> _Description of the task_
The response should consist of the data below, copied exactly, with no pictures in it.

[Stored data entries]
===
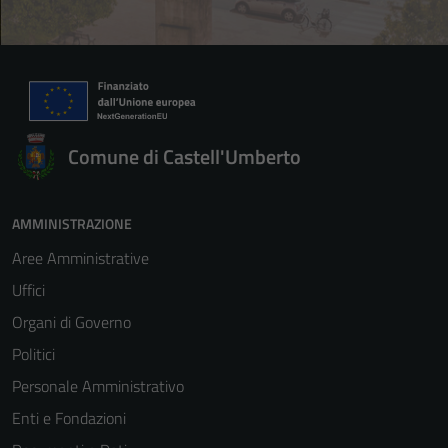
Comune di Castell'Umberto
AMMINISTRAZIONE
Aree Amministrative
Uffici
Organi di Governo
Politici
Personale Amministrativo
Enti e Fondazioni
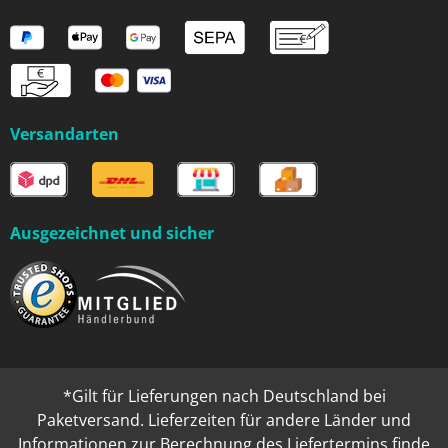
Versandarten
Ausgezeichnet und sicher
*Gilt für Lieferungen nach Deutschland bei
Paketversand. Lieferzeiten für andere Länder und
Informationen zur Berechnung des Liefertermins finde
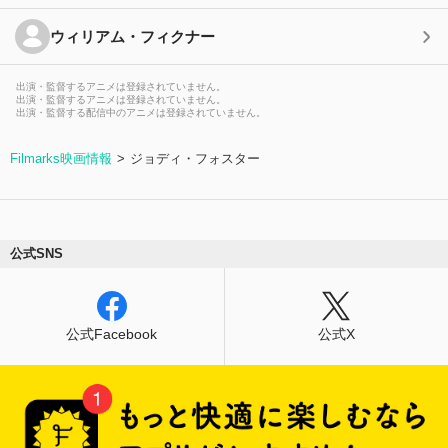
ウィリアム・フィクナー
出演・監督するアニメは登録されていません。
出演・監督するアニメは登録されていません。
出演・監督する配信中のアニメは登録されていません。
Filmarks映画情報
ジョディ・フォスター
公式SNS
公式Facebook
公式X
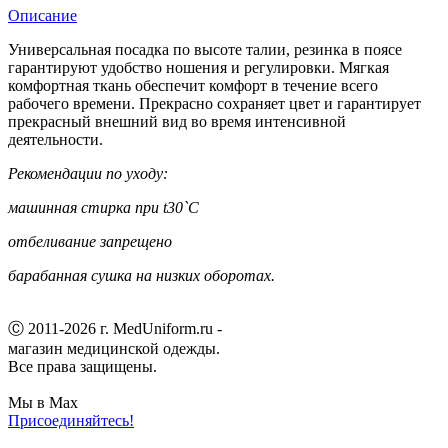
Описание
Универсальная посадка по высоте талии, резинка в поясе
гарантируют удобство ношения и регулировки. Мягкая
комфортная ткань обеспечит комфорт в течение всего
рабочего времени. Прекрасно сохраняет цвет и гарантирует
прекрасный внешний вид во время интенсивной
деятельности.
Рекомендации по уходу:
машинная стирка при t30`С
отбеливание запрещено
барабанная сушка на низких оборотах.
Ⓒ 2011-2026 г. MedUniform.ru -
магазин медицинской одежды.
Все права защищены.
Мы в Max
Присоединяйтесь!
===
> _Reply to the exercise_
Comune di Castell'Umberto
AMMINISTRAZIONE
Aree Amministrative
Uffici
Organi di Governo
Politici
Personale Amministrativo
Enti e Fondazioni
Versandarten
Ausgezeichnet und sicher
*Gilt für Lieferungen nach Deutschland bei
Paketversand. Lieferzeiten für andere Länder und
Informationen zur Berechnung des Liefertermins finde
ウィリアム・フィクナー
出演・監督するアニメは登録されていません。
出演・監督するアニメは登録されていません。
出演・監督する配信中のアニメは登録されていません。
Filmarks映画情報
ジョディ・フォスター
公式SNS
公式Facebook
公式X
Описание
Универсальная посадка по высоте талии, резинка в поясе
гарантируют удобство ношения и регулировки. Мягкая
комфортная ткань обеспечит комфорт в течение всего
рабочего времени. Прекрасно сохраняет цвет и гарантирует
прекрасный внешний вид во время интенсивной
деятельности.
Рекомендации по уходу:
машинная стирка при t30`С
отбеливание запрещено
барабанная сушка на низких оборотах.
Ⓒ 2011-2026 г. MedUniform.ru -
магазин медицинской одежды.
Все права защищены.
Мы в Max
Присоединяйтесь!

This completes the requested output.